By having such conversations I am also carrying out part of our mission; to provide a safe and welcoming environment where participants can exercise their social skills, also exercising things like gross and fine motor skills, speech, vocab, learning potential work-ready skills such as following instructions, working as teams, caring for animals, horticulture and cookery, and then there are distinctly social skills like making and keeping friends, and learning what is and isn’t appropriate behaviour in social settings. The garden is a very “yes” environment. If I see someone wants to have a go at something or learn a skill, I think of all the ways I can to make it happen for them. One day, their parents won’t be there anymore. They need this learning (and sometimes motor/physical strengthening) process to start now.

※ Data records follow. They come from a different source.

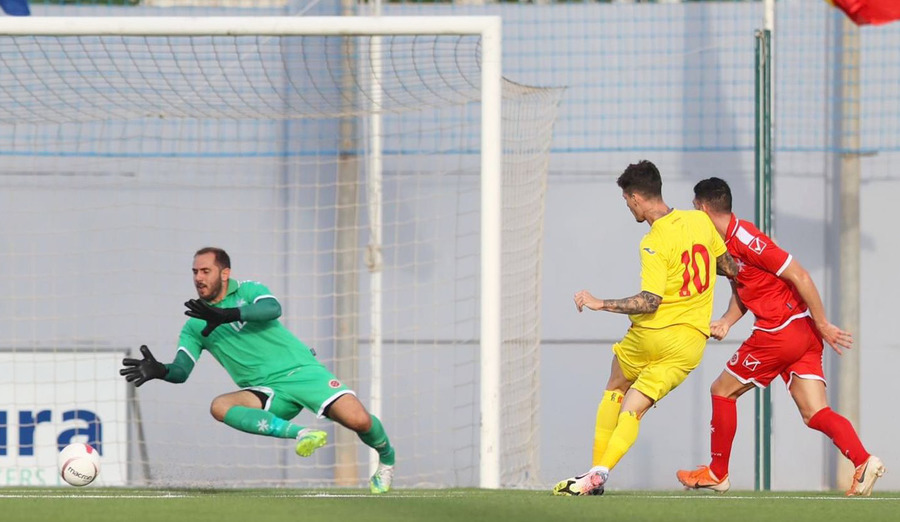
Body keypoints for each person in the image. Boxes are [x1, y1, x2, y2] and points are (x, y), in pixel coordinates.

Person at [120, 247, 396, 493]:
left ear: (225, 273)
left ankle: (386, 461)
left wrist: (228, 315)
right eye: (194, 272)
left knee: (359, 421)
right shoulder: (195, 325)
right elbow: (181, 371)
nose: (198, 278)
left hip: (300, 371)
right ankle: (301, 433)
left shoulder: (248, 291)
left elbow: (272, 308)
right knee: (220, 406)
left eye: (206, 271)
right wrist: (160, 370)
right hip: (264, 390)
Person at [677, 177, 884, 496]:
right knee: (815, 413)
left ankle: (717, 473)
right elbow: (744, 288)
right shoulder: (723, 245)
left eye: (694, 208)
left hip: (780, 331)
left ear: (704, 208)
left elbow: (799, 274)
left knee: (722, 390)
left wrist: (825, 322)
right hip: (801, 332)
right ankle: (863, 460)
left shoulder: (746, 237)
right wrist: (728, 322)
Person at [553, 160, 738, 496]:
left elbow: (650, 301)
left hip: (651, 335)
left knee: (616, 386)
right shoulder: (700, 221)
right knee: (634, 408)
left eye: (626, 201)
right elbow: (729, 267)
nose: (628, 207)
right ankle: (598, 473)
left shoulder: (652, 241)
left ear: (636, 197)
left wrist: (601, 303)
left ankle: (594, 473)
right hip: (690, 342)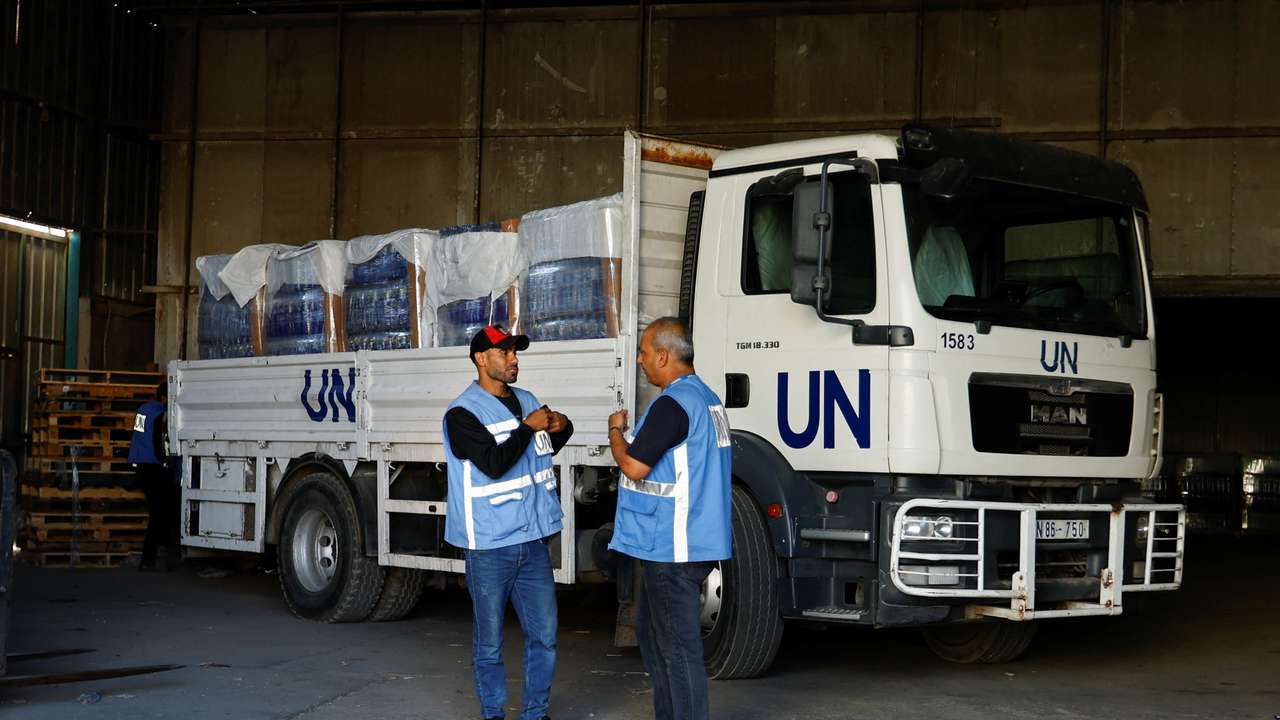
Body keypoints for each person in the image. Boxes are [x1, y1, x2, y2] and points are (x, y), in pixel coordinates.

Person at [443, 324, 574, 720]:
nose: (514, 359)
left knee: (545, 636)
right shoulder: (461, 414)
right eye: (505, 352)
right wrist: (529, 426)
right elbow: (495, 464)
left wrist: (562, 424)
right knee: (490, 643)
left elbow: (542, 449)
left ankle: (536, 713)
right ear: (481, 359)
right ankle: (493, 713)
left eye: (515, 352)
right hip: (490, 545)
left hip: (533, 541)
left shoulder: (527, 400)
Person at [606, 317, 732, 720]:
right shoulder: (707, 398)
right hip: (693, 540)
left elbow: (633, 466)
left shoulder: (672, 404)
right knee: (652, 634)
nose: (640, 361)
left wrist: (614, 432)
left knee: (677, 649)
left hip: (672, 546)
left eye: (643, 353)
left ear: (663, 356)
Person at [128, 382, 177, 571]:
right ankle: (149, 559)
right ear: (164, 397)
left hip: (141, 464)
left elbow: (139, 435)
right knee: (159, 513)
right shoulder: (161, 413)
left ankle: (157, 555)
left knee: (157, 510)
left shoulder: (143, 409)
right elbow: (158, 440)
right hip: (155, 467)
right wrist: (166, 461)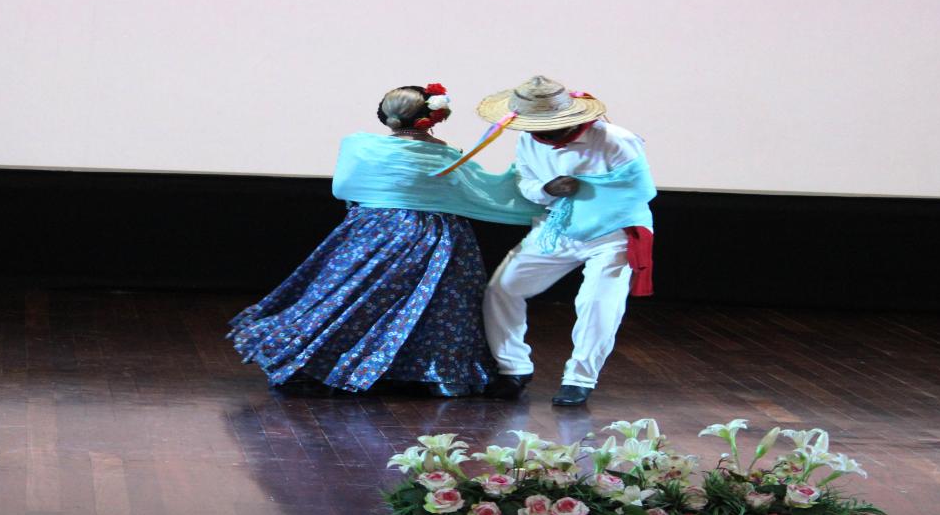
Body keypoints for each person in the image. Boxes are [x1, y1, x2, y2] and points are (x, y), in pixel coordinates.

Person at [227, 84, 543, 397]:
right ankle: (440, 373)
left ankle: (321, 364)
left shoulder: (361, 148)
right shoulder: (444, 155)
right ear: (434, 118)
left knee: (352, 298)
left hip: (372, 231)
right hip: (434, 236)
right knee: (441, 304)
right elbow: (482, 191)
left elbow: (345, 188)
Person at [479, 76, 656, 406]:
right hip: (558, 228)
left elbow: (640, 192)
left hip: (613, 233)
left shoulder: (617, 140)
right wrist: (548, 189)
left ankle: (580, 379)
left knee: (597, 303)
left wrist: (585, 188)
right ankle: (513, 368)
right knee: (503, 288)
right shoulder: (529, 140)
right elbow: (526, 181)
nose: (542, 133)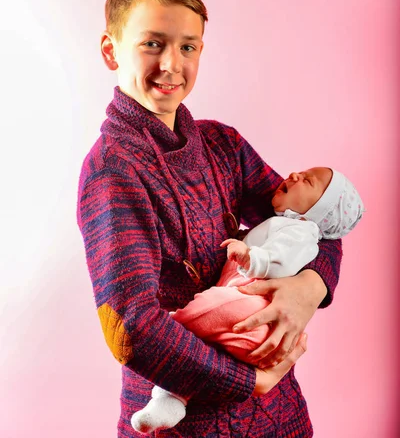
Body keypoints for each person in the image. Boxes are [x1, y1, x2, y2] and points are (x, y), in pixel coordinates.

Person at [77, 0, 344, 437]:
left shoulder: (222, 142)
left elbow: (316, 219)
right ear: (110, 50)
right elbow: (130, 327)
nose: (171, 65)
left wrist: (310, 289)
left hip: (281, 413)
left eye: (188, 46)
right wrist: (248, 379)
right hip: (186, 421)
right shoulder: (111, 171)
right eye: (152, 43)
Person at [131, 167, 364, 433]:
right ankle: (169, 397)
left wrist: (260, 262)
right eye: (301, 172)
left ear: (318, 213)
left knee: (211, 307)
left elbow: (285, 257)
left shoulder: (302, 230)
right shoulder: (285, 222)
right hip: (245, 321)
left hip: (252, 301)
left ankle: (175, 326)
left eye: (308, 180)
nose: (295, 174)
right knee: (211, 315)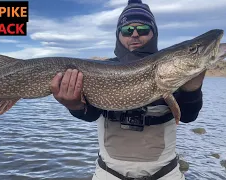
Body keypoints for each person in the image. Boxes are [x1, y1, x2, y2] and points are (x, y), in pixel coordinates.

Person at [50, 0, 205, 179]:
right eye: (127, 30)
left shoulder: (169, 68)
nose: (135, 35)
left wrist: (192, 90)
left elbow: (188, 116)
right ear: (119, 35)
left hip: (165, 173)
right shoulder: (103, 69)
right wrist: (74, 106)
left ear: (154, 33)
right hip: (109, 173)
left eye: (143, 29)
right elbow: (91, 114)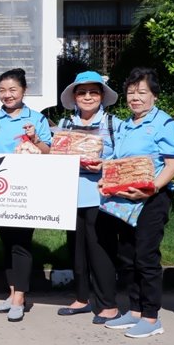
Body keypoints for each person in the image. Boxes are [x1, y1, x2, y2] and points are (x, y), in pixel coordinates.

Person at [98, 68, 174, 339]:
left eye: (142, 92)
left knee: (146, 256)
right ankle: (134, 311)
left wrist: (151, 188)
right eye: (131, 92)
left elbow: (173, 163)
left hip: (152, 199)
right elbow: (118, 161)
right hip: (125, 200)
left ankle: (151, 317)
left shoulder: (164, 123)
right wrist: (107, 180)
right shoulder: (125, 125)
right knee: (127, 256)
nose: (135, 97)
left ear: (154, 95)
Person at [0, 68, 52, 322]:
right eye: (2, 90)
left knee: (21, 242)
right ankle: (12, 291)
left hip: (27, 190)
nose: (7, 95)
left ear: (24, 91)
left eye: (13, 90)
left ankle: (20, 297)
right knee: (7, 242)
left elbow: (49, 152)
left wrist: (35, 139)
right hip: (0, 190)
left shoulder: (37, 119)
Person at [52, 71, 122, 324]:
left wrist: (103, 164)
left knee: (101, 251)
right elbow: (55, 155)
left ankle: (108, 305)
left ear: (102, 95)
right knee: (77, 250)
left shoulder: (114, 124)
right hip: (71, 195)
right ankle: (82, 298)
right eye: (82, 92)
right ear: (74, 97)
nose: (88, 97)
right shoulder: (64, 125)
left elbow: (124, 157)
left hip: (102, 196)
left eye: (93, 92)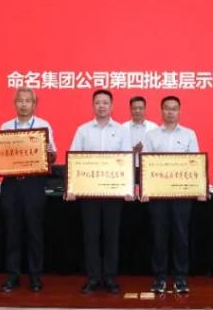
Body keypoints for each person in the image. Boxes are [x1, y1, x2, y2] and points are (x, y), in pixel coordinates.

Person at [67, 90, 131, 294]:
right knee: (91, 237)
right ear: (93, 105)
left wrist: (128, 188)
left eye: (105, 102)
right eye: (98, 103)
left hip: (114, 194)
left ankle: (110, 278)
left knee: (112, 237)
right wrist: (72, 188)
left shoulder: (122, 131)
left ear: (112, 106)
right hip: (89, 193)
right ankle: (93, 278)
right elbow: (74, 160)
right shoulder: (83, 130)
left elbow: (127, 160)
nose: (101, 106)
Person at [141, 96, 201, 294]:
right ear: (161, 111)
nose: (170, 112)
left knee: (181, 237)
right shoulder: (151, 135)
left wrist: (197, 189)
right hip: (157, 195)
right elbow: (145, 164)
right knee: (159, 237)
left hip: (181, 195)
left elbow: (195, 164)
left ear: (179, 111)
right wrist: (146, 190)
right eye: (167, 108)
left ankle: (180, 277)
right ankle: (159, 277)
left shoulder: (189, 134)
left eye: (174, 108)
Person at [0, 87, 56, 293]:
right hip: (11, 185)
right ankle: (12, 275)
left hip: (33, 184)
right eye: (20, 100)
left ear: (34, 104)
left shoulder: (43, 126)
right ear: (15, 104)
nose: (23, 104)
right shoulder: (5, 126)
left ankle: (35, 276)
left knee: (34, 231)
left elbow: (52, 158)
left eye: (27, 101)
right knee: (12, 231)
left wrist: (50, 153)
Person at [125, 96, 158, 168]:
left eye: (140, 108)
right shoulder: (123, 128)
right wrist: (133, 151)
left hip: (148, 166)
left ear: (145, 109)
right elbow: (119, 151)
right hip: (128, 167)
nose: (137, 111)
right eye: (134, 108)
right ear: (130, 109)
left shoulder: (154, 127)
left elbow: (158, 150)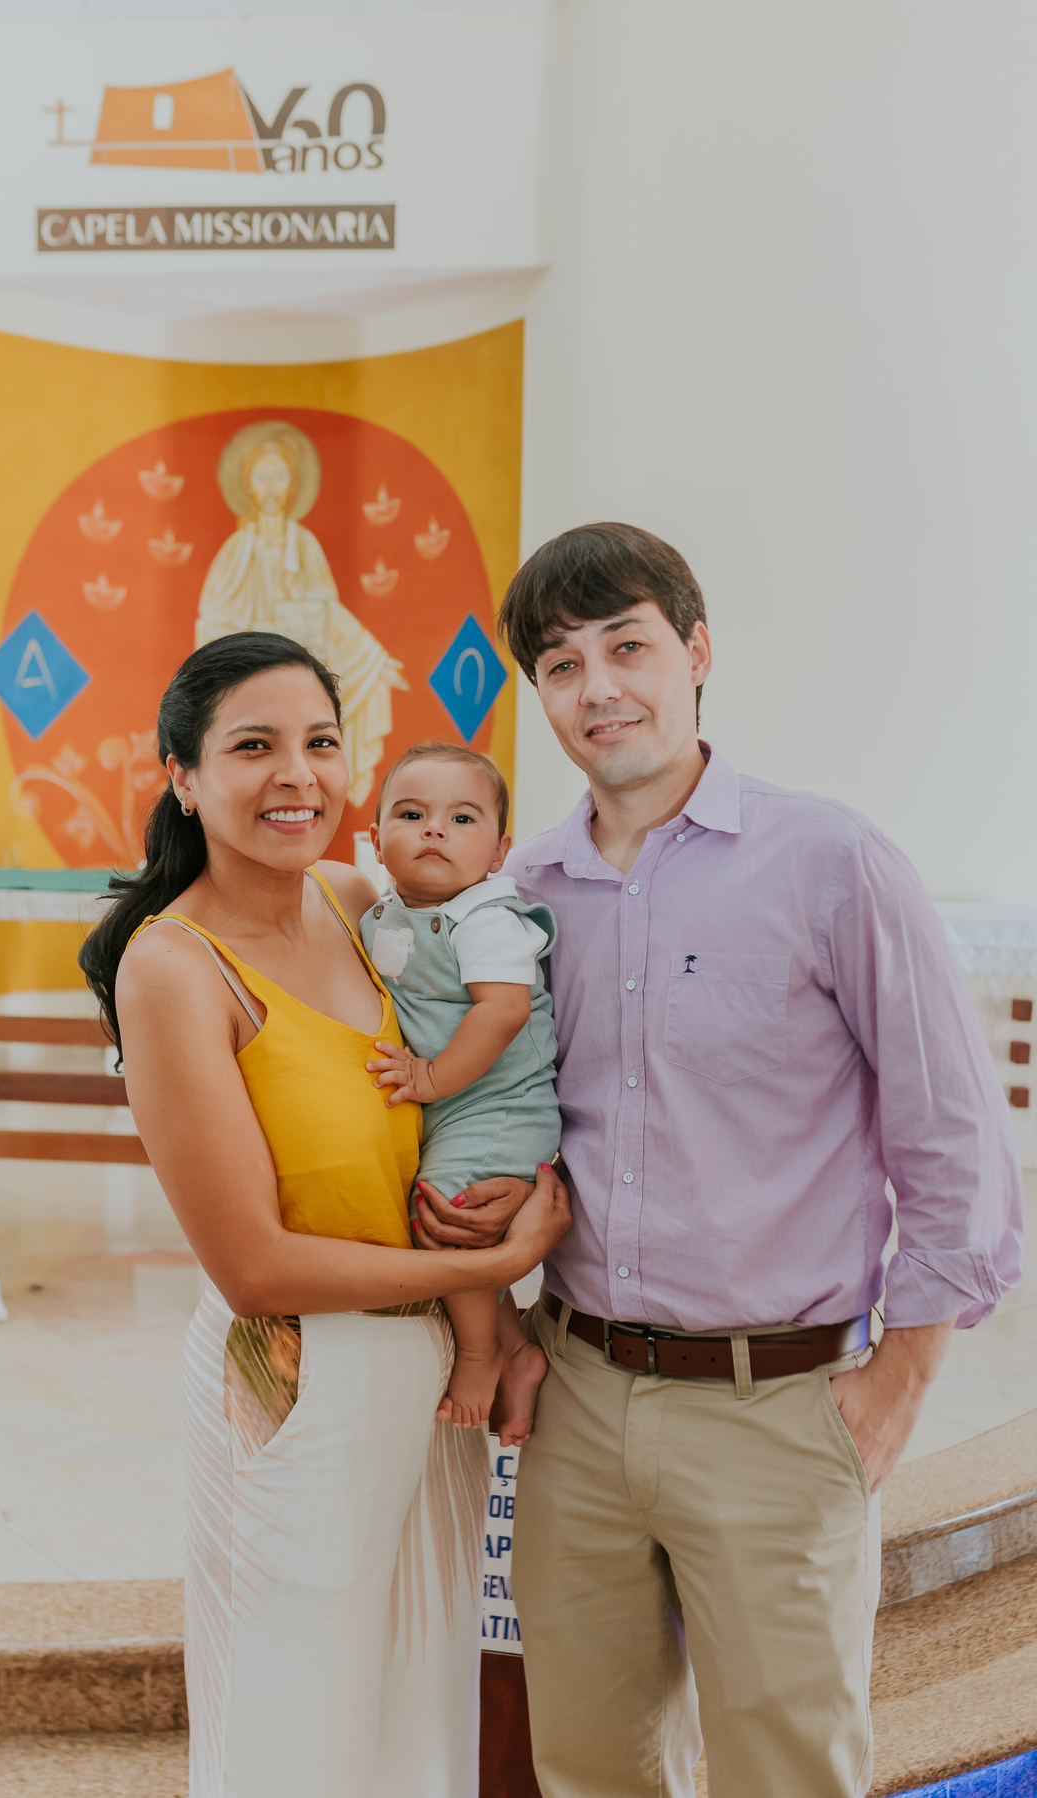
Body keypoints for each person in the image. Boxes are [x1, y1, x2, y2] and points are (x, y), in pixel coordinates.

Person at [413, 522, 1024, 1798]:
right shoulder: (520, 897)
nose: (598, 689)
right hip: (577, 1392)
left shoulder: (830, 861)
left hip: (780, 1406)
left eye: (627, 645)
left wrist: (901, 1376)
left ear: (695, 652)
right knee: (590, 1762)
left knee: (787, 1772)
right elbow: (508, 1106)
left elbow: (953, 1132)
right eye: (563, 665)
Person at [78, 631, 569, 1798]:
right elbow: (252, 1266)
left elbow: (496, 1065)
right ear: (185, 777)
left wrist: (525, 1209)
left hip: (438, 1370)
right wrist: (496, 1259)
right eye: (254, 746)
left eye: (321, 742)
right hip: (305, 1378)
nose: (297, 774)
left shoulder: (360, 901)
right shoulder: (175, 966)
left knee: (419, 1721)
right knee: (295, 1735)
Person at [360, 741, 559, 1445]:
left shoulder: (487, 920)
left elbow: (502, 1012)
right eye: (412, 814)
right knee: (459, 1228)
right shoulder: (381, 914)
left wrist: (429, 1079)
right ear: (376, 839)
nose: (435, 830)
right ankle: (517, 1350)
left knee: (441, 1212)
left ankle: (480, 1353)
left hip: (502, 1104)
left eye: (462, 819)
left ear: (500, 851)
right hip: (456, 1104)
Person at [194, 420, 407, 806]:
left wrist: (372, 657)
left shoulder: (305, 546)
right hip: (247, 687)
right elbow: (211, 621)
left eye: (280, 476)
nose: (271, 486)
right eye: (262, 476)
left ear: (293, 484)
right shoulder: (237, 550)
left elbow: (329, 613)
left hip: (300, 680)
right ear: (247, 486)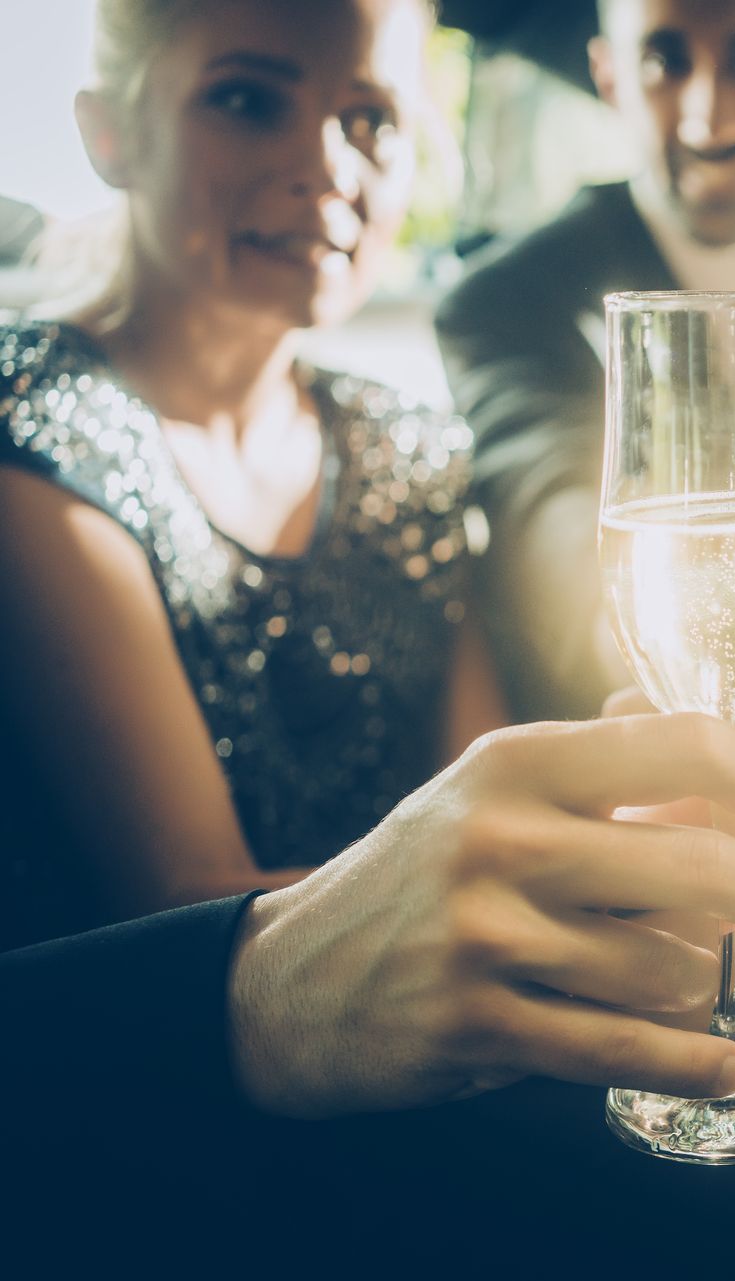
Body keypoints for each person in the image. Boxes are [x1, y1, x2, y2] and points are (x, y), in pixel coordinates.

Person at [4, 705, 735, 1273]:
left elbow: (490, 767)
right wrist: (263, 980)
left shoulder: (405, 435)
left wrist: (584, 860)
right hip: (171, 1082)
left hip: (434, 990)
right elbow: (160, 882)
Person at [0, 0, 509, 948]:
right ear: (109, 133)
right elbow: (183, 900)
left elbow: (482, 787)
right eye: (246, 100)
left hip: (432, 1024)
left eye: (371, 120)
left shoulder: (411, 451)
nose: (325, 165)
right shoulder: (30, 421)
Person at [434, 0, 735, 724]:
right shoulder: (509, 299)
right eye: (665, 62)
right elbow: (550, 518)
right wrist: (704, 669)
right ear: (609, 79)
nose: (708, 118)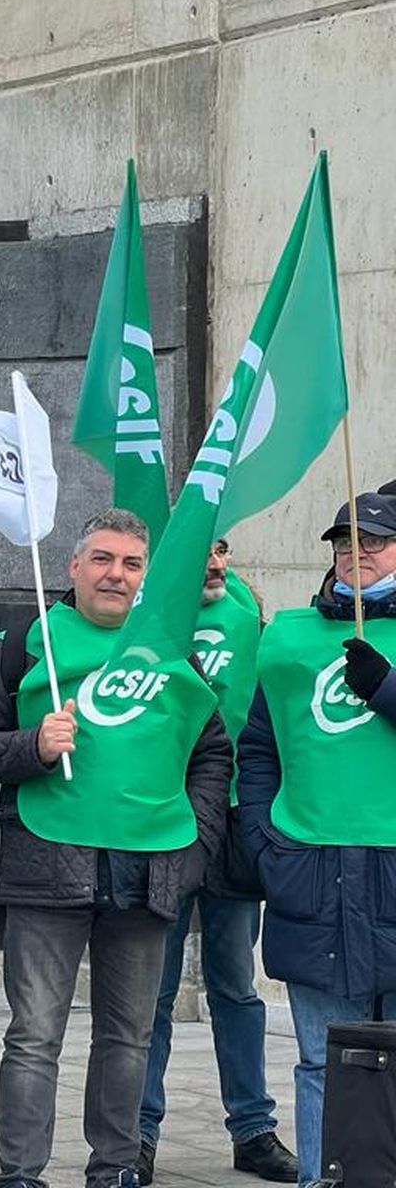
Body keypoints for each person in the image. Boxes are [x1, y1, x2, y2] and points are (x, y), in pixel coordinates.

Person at [0, 508, 231, 1188]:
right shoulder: (25, 644)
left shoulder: (171, 648)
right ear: (73, 568)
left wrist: (193, 845)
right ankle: (20, 1175)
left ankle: (113, 1170)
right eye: (103, 559)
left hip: (147, 871)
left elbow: (212, 751)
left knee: (129, 1039)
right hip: (49, 867)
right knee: (34, 1036)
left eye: (132, 563)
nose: (117, 574)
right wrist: (33, 747)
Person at [237, 492, 396, 1186]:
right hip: (313, 872)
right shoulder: (290, 636)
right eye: (343, 541)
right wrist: (267, 840)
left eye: (375, 541)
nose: (356, 552)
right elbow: (257, 748)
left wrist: (386, 688)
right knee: (320, 1057)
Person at [138, 540, 296, 1185]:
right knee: (152, 992)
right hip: (165, 823)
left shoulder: (254, 620)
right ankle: (137, 1133)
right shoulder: (145, 617)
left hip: (231, 824)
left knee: (235, 986)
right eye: (201, 549)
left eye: (223, 549)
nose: (213, 563)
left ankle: (253, 1130)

It’s a really holistic approach, it’s been incredibly successful particularly in the Food For Thought program, and I’m really proud of the work we do. It’s been developed over many years combining a few different disciplines and it’s easily adaptable according to what we know about our visitors. They love it. To be honest, I love it too. I like to crush a kaffir lime leaf or some mint to let a visitor smell the aroma. Their reactions can be hilarious; sometimes horror (as with people on the spectrum) but mostly a kind of silent “wtf was that?” after which they go back for another sniff and possibly grab the leaf from me (that’s my favourite reaction).

I also like to pick up a quiet hen and place a visitor’s hand upon her soft feathers. For one such visitor who comes to see us on her snazzy red scooter, the sensation and perception of the entire scenario brings her to life, and her hand may be initially quite limp in mine, but I see her face transform as she catches her breath and her formerly inactive hand becomes momentarily rigid in places, then her fingers begin to turn downwards and upwards in a slow, shallow kind of wave, and she attempts to stroke the little chicken. Her thumb doesn’t really have a centre between itself and the other four digits so in that way it’s a bit like dyspraxia because the orientation of her hand is unknown to her. But she certainly is perceiving that sensation of the soft feathers, the little warm body beneath, the gentle twitches as she turns her head, the fragility of the life she holds. I know because her entire body is telling me she is filled with joy. She’s participating in that interaction with the animal, and feeling a part of the group experience, because we’re ensuring she’s given an opportunity to sense, touch, participate. And suddenly, for the first time in forty-five minutes, I get some eye contact from her. She can’t tell me with words that she is overjoyed with the contact with the little animal. But she responds to it all the same. She needs no words. The incorporation of all of the senses in the experience – in any experience – adds lasting strength to the cognitive processing of what’s going on and it enriches the moment for anyone, not just specifically people with disabilities. I think we have a lot to learn from our clients about how to really savour any experience. But I had to remember to offer her the chicken to begin with.

May I never forget to offer people the chicken.